## Required work:
#1 Decide whether each statement below agrees with the text on query engine iterators. Answer yes or no for each, and quote the words of that text that settle it: (a) The IteratorCreator interface is used only at the Engine level. (b) A FillIterator can generate points that are missing from an input iterator. (c) Auxiliary fields stay attached to a point until it is passed to the emitter.
#2 Pick up the text on query engine iterators after its last sentence and keep writing it.

## Supplied text:
_ _ _ _
Understanding Iterators

Iterators are at the heart of the query engine. They provide a simple interface for looping over a set of points. For example, this is an iterator over Float points:

type FloatIterator interface {
    Next() (*FloatPoint, error)
}

These iterators are created through the IteratorCreator interface:

type IteratorCreator interface {
    CreateIterator(m *Measurement, opt IteratorOptions) (Iterator, error)
}

The IteratorOptions provide arguments about field selection, time ranges, and dimensions that the iterator creator can use when planning an iterator. The IteratorCreator interface is used at many levels such as the Shards, Shard, and Engine. This allows optimizations to be performed when applicable such as returning a precomputed COUNT().

Iterators aren't just for reading raw data from storage though. Iterators can be composed so that they provided additional functionality around an input iterator. For example, a DistinctIterator can compute the distinct values for each time window for an input iterator. Or a FillIterator can generate additional points that are missing from an input iterator.

This composition also lends itself well to aggregation. For example, a statement such as this:

SELECT MEAN(value) FROM cpu GROUP BY time(10m)

In this case, MEAN(value) is a MeanIterator wrapping an iterator from the underlying shards. However, if we can add an additional iterator to determine the derivative of the mean:

SELECT DERIVATIVE(MEAN(value), 20m) FROM cpu GROUP BY time(10m)

Understanding Auxiliary Fields

Because InfluxQL allows users to use selector functions such as FIRST(), LAST(), MIN(), and MAX(), the engine must provide a way to return related data at the same time with the selected point.

For example, in this query:

SELECT FIRST(value), host FROM cpu GROUP BY time(1h)

We are selecting the first value that occurs every hour but we also want to retrieve the host associated with that point. Since the Point types only specify a single typed Value for efficiency, we push the host into the auxiliary fields of the point. These auxiliary fields are attached to the point until it is passed to the emitter where the fields get split off to their own iterator.
_ _ _ _
## Available data:

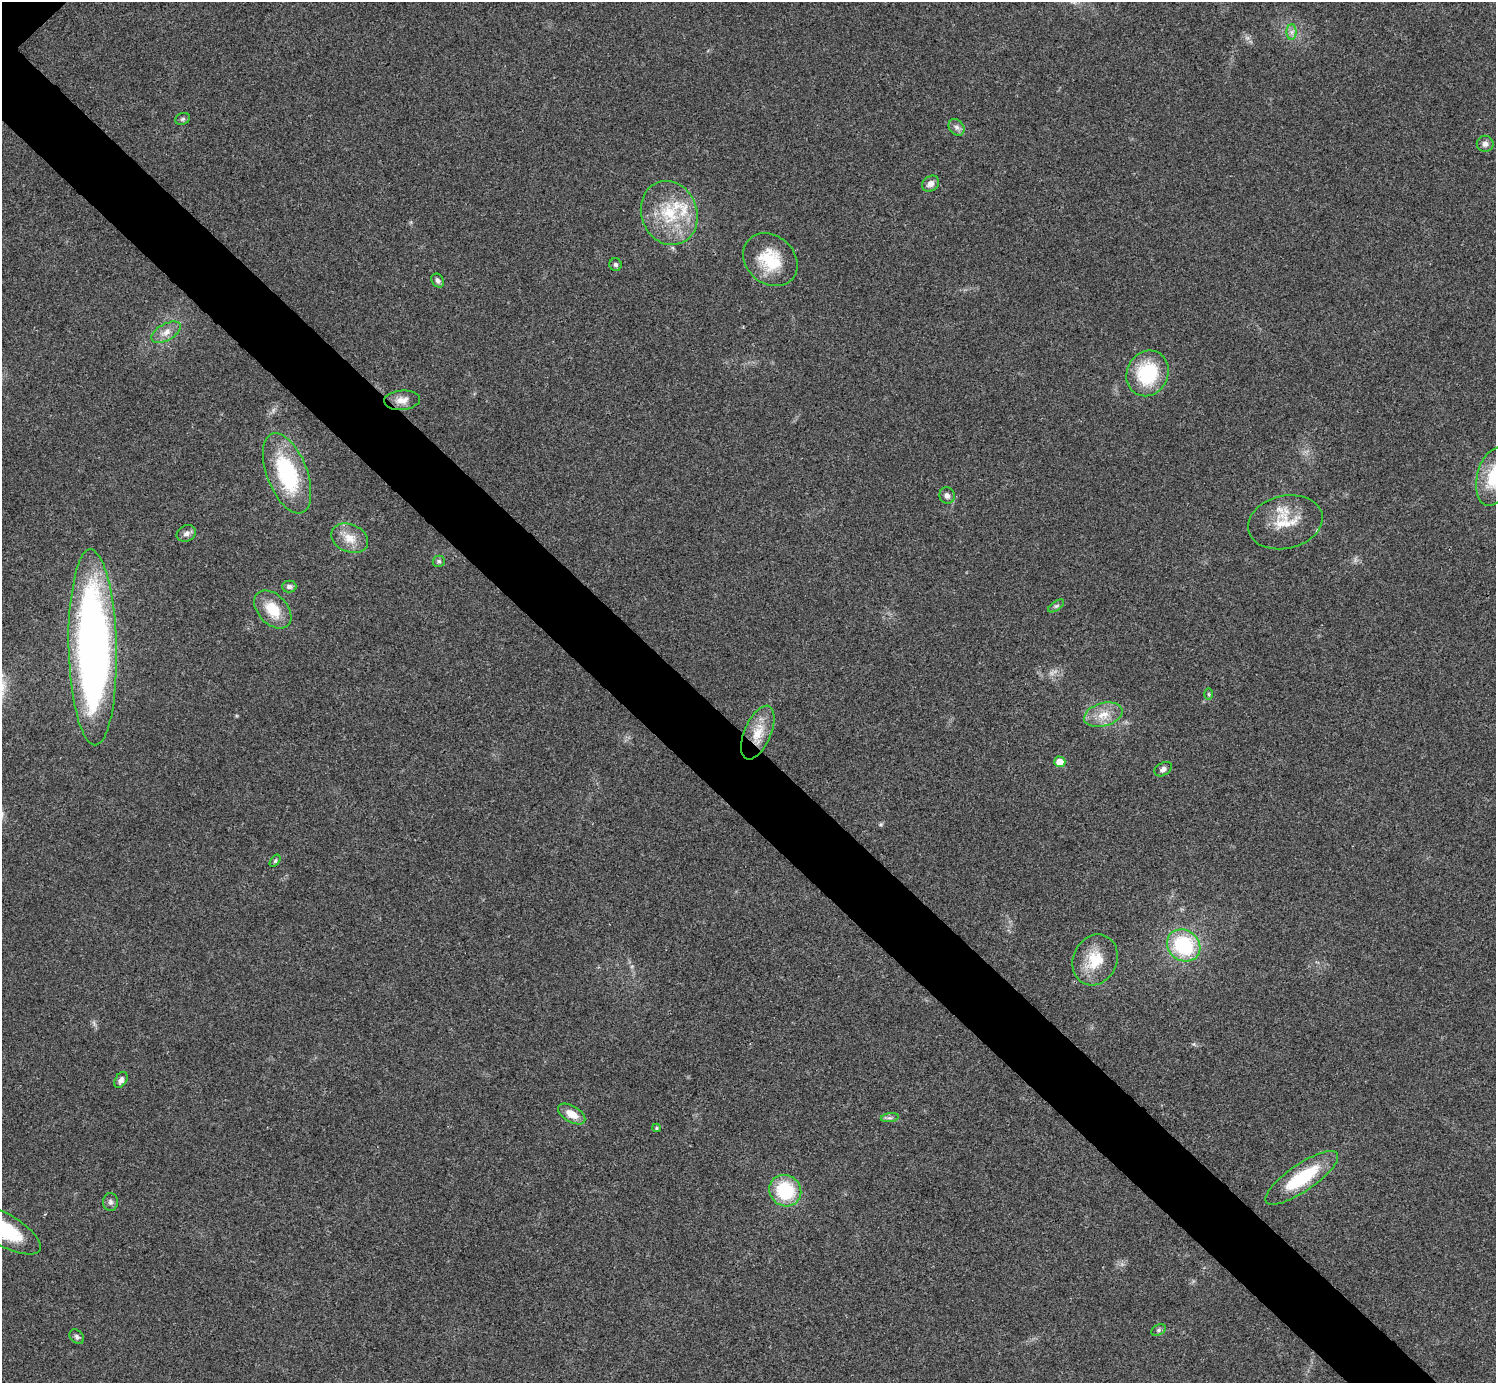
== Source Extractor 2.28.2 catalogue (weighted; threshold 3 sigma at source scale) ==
_ _ _ _
## Written responses:
#1
(a) No: "The IteratorCreator interface is used at many levels such as the Shards, Shard, and Engine."
(b) Yes: "a FillIterator can generate additional points that are missing from an input iterator."
(c) Yes: "These auxiliary fields are attached to the point until it is passed to the emitter"

#2
Built-in Iterators

There are many helper iterators that let us build queries:

  • Merge Iterator - This iterator combines one or more iterators into a single new iterator of the same type. This iterator guarantees that all points within a window will be output before starting the next window but does not provide ordering guarantees within the window. This allows for fast access for aggregate queries which do not need stronger sorting guarantees.

  • Sorted Merge Iterator - This iterator also combines one or more iterators into a new iterator of the same type. However, this iterator guarantees time ordering of every point. This makes it slower than the MergeIterator but this ordering guarantee is required for non-aggregate queries which return the raw data points.

  • Limit Iterator - This iterator limits the number of points per name/tag group. This is the implementation of the LIMIT & OFFSET syntax.

  • Fill Iterator - This iterator injects extra points if they are missing from the input iterator. It can provide null points, points with the previous value, or points with a specific value.

  • Buffered Iterator - This iterator provides the ability to "unread" a point back onto a buffer so it can be read again next time. This is used extensively to provide lookahead for windowing.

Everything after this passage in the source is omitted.